Counselor offers tips for coping with holiday grief

By | December 12, 2012

“People coping with grief over the holidays should do whatever helps them to not feel so emotionally challenged,” said Haasl. Some of her suggestions include:


Grief counselor Beth Haasl offers tips on coping with the loss of a loved one during the Christmas season. (Sam Lucero | The Compass)

n Do not push yourself to reproduce the holiday. People might say, “It will never be Christmas without Dad.” But it will still be Christmas; it will just be different now. Free yourself to look at alternatives. If your loved one used to put up the Christmas tree, and you don’t think you can bear putting one up yourself, consider trimming a tree outside or putting up a poinsettia instead. You can always return to old traditions later, when your feelings of grief aren’t so overbearing. Or, consider starting a new tradition altogether, with the understanding that your life will never be the same without your loved one.

• Do not do things that make you feel worse. It may feel like you want to shut out the world and be alone during the holidays. However, surrounding yourself with family and friends (who may be coping with similar feelings of grief) can make your holidays brighter.

• Do things that lift you up. If you miss buying presents for your loved one, consider shopping for him or her and donating the gifts to a charity so your gift can bring someone else joy.

• Socialize and keep active by volunteering at a homeless shelter or food pantry.

• Donate money in memory of your loved one.

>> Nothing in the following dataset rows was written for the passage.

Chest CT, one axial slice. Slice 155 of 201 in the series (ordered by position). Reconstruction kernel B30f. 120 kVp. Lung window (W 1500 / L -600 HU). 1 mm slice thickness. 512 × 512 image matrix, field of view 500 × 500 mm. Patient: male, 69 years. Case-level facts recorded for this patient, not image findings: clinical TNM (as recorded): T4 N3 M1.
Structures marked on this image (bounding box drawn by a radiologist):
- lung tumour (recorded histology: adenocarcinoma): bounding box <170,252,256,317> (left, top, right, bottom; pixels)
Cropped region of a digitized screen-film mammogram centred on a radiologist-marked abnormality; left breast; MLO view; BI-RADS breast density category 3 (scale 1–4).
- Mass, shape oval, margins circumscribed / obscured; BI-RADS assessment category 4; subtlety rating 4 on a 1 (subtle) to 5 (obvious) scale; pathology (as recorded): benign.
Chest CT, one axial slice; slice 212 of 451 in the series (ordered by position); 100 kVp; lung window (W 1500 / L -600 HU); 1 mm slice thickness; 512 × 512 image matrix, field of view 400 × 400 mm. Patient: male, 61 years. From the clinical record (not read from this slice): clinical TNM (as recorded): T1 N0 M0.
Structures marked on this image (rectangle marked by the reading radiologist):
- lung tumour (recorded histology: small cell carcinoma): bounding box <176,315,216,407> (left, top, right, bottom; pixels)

• Tell stories about your loved one to children or grandchildren. These things will help you remember and grieve in a positive way.

• Finally, be honest with yourself and your family. Staunchly pushing through the holidays may leave you feeling overwhelmed. “If you are sad about the holiday, tell someone. By sharing your feelings, you will open up the conversation for the entire family. No one expects to have a perfect Christmas after the family has suffered a loss,” said Haasl. But if you are honest with one another, you can help each other through.

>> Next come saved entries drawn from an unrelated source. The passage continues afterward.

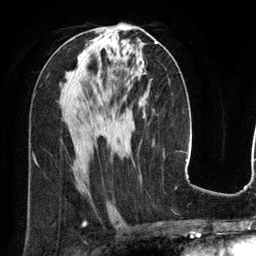
Breast MRI (dynamic contrast-enhanced), one axial slice. Position 68 of 134 along the scan axis. Cropped to one breast. Dynamic contrast-enhanced series, time point 2 of 6 at this slice position (early post-contrast). 3 T. TE 2.8 ms, TR 6.9 ms. 1.2 mm slice thickness. 256 × 256 image matrix. Female patient.
Structures marked on this image (semi-automatically segmented with operator editing):
- enhancing-tissue mask used for the functional tumour volume (all voxels passing the contrast-enhancement thresholds inside the analysis volume; usually the tumour): bounding box <155,41,158,44> (left, top, right, bottom; pixels)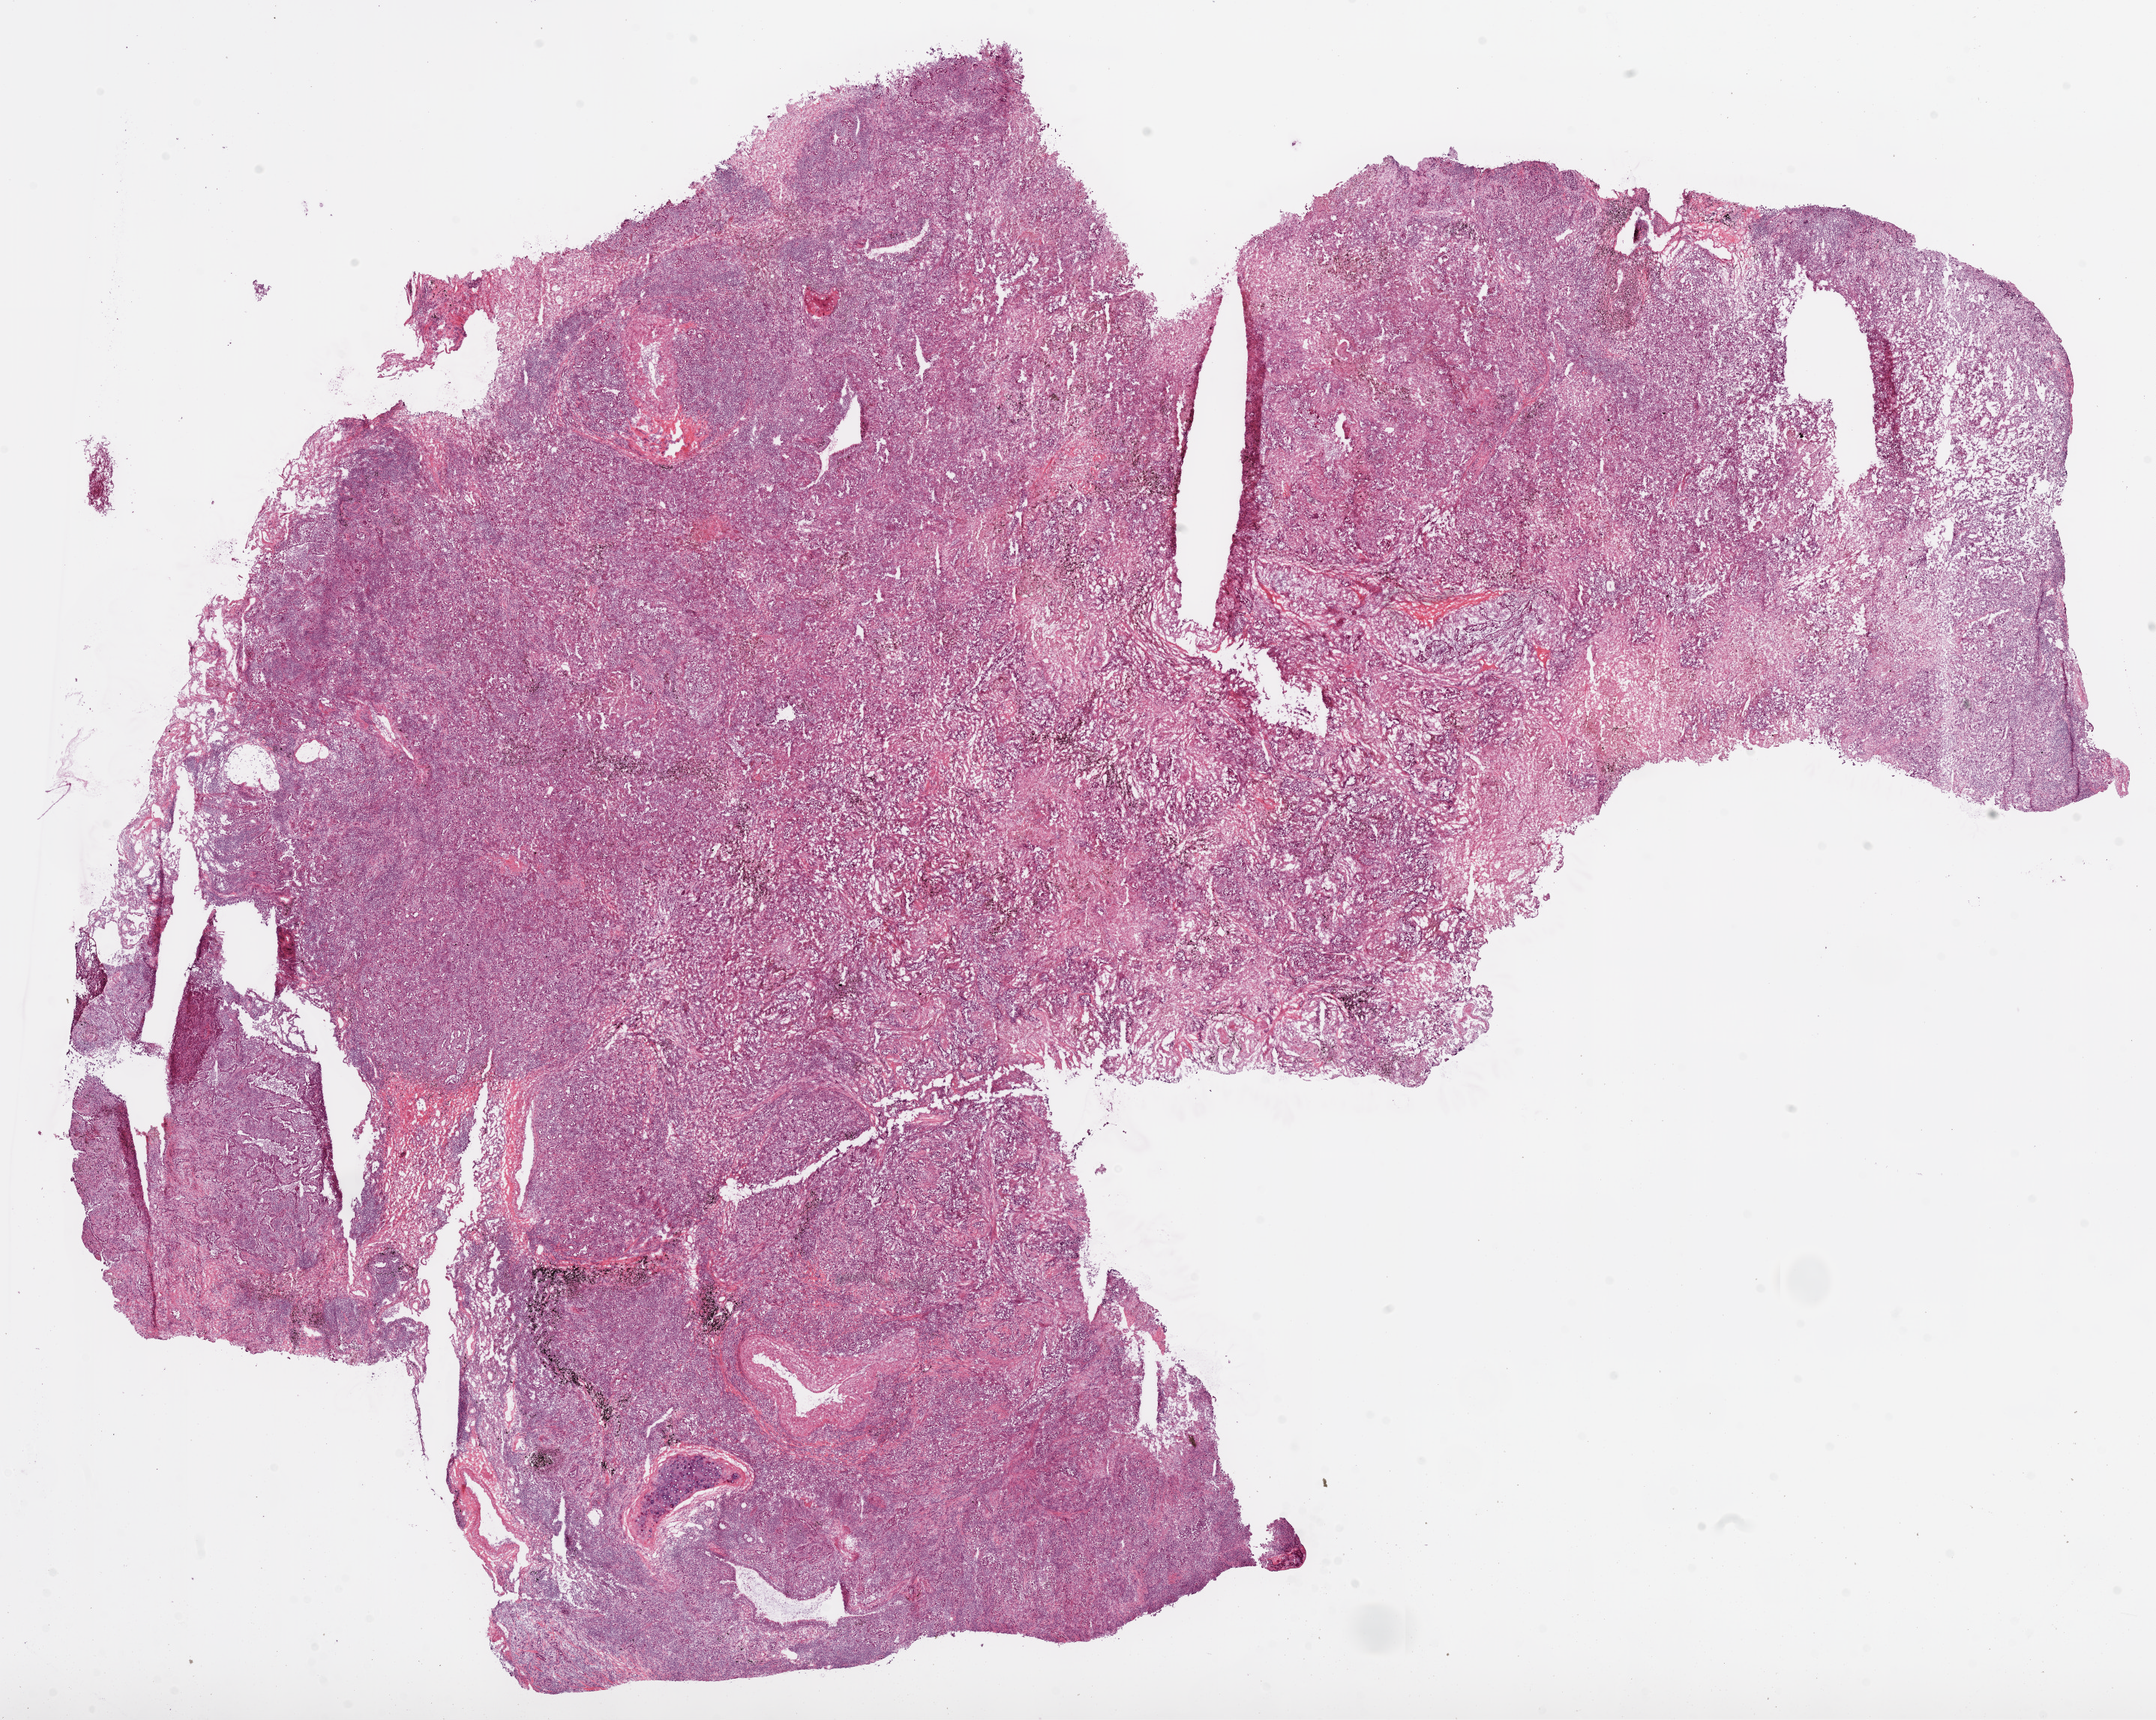
Whole-slide histology image, Hematoxylin and eosin (H&E) stained, shown as a low-resolution overview of the whole scanned area (about 23.1 x 18.4 mm). Frozen section. Lung, primary tumour sample. Patient: male, age at initial diagnosis 70 years. Composition of this section per pathologist review: tumour cells 57%, tumour nuclei 60%, normal cells 10%, stromal cells 30%, necrosis 3%.
- diagnosis: Adenocarcinoma, NOS (upper lobe, lung)
- TNM: T2 N0 M0
- AJCC pathologic stage: IA (6th edition)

“Faith,” said Haasl, “is (also) important for the healing process.” Many people find it difficult to go to church when they’re grieving. The space, the songs, the priest, etc., may remind them of the funeral service or of Masses they used to attend with the deceased. For those people, Haasl suggested switching to a different service time or sitting in a different pew. Nothing will make it all better, but small changes like these can help you to continue participating in the church as you heal.

Prayer is also a big component in healing. “Even if we can’t think of anything to say,” Haasl said, “we can sit with God and ask for peace. Prayer can help calm your spirit and enable you to go on with the day or rest enough to sleep at night.”

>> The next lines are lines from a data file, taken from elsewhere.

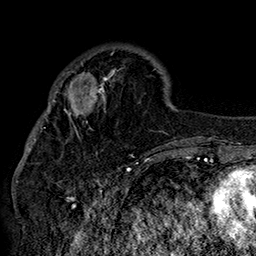
Breast MRI (dynamic contrast-enhanced), one axial slice. Cropped to one breast. Dynamic contrast-enhanced series, time point 2 of 7 at this slice position (early post-contrast). 1.5 T. TE 2.8 ms, TR 5.4 ms. 1 mm slice thickness. 256 × 256 image matrix. Female patient.
Structures marked on this image (semi-automatic segmentation, software-assisted and operator-edited):
- enhancing-tissue mask used for the functional tumour volume (all voxels passing the contrast-enhancement thresholds inside the analysis volume; usually the tumour): bounding box [x1, y1, x2, y2] px = [42, 46, 149, 137]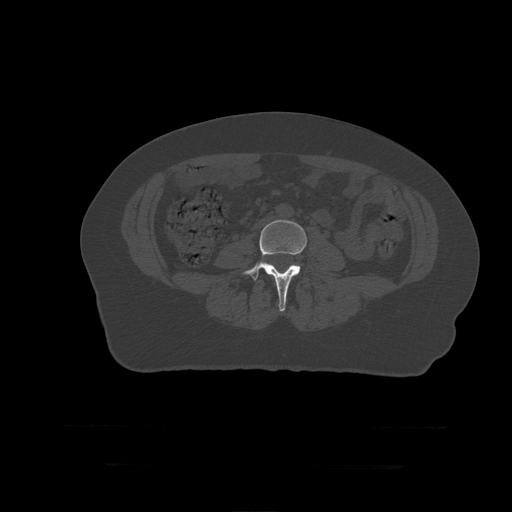
CT including the spine, one axial slice. Slice 95 of 399 in the series (ordered by position). Reconstruction kernel STANDARD. Bone window (W 1800 / L 400 HU). 512 × 512 image matrix, field of view 450 × 450 mm. Patient age 41 years. Case-level facts recorded for this patient, not image findings: primary cancer: breast.
Outlined on this slice (semi-automatic segmentation, software-assisted and operator-edited):
- L4 vertebra: box from (x=243, y=220) to (x=308, y=312) px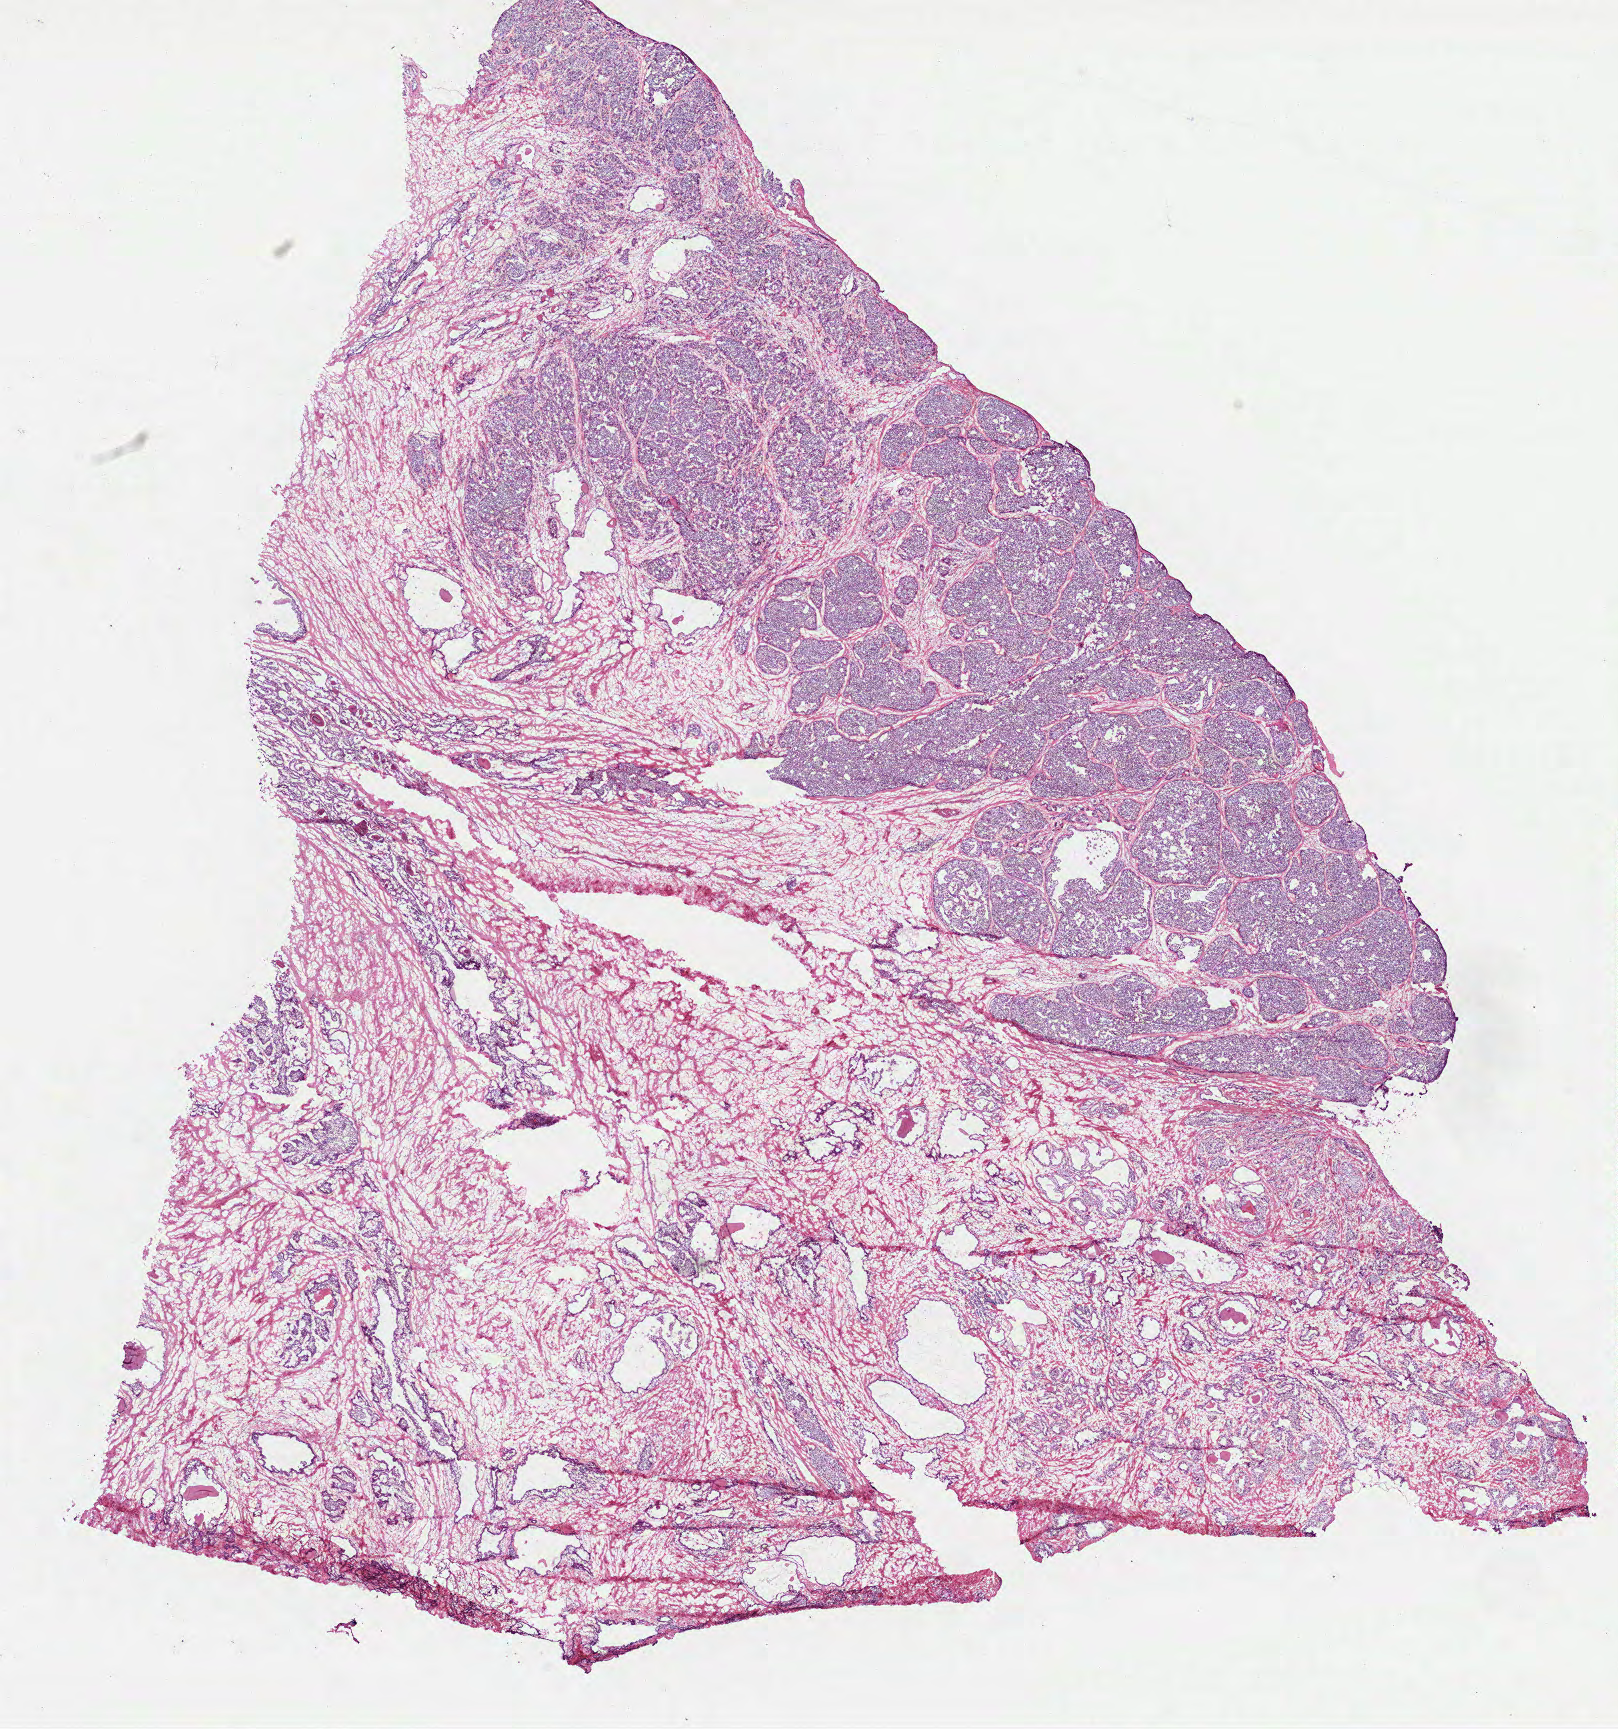
Digitized H&E-stained tissue section (whole slide) — a low-resolution overview of the entire scanned area, about 13.1 x 13.9 mm (slide scanned at 40x). Frozen section from the top of the tissue portion. Primary tumour sample from the prostate. Male patient; age at initial diagnosis 70 years. Gleason score: 7 (4+3). Pathologist review of this section (percent, as recorded): tumour cells 40%, tumour nuclei 60%, normal cells 30%, stromal cells 30%, necrosis 0%. Inflammatory infiltration, as recorded: lymphocyte infiltration 0%, monocyte infiltration 0%, neutrophil infiltration 0%.
- pathologic diagnosis: Acinar cell carcinoma (prostate gland)
- lymph nodes positive (case pathology): 0 of 17 examined
- laterality: bilateral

Haasl also had advice for those who don’t know how to approach someone who is grieving, especially in the church community. Give the grieving time and attention. Don’t be worried about saying the wrong things. “When you think about it,” said Haasl, “there’s not much you can do to give a person more sadness when they’ve lost their husband or wife of 50 years; but to give them company, to sing the songs, to exchange the sign of peace … all of these things mean a great deal to the grieving.”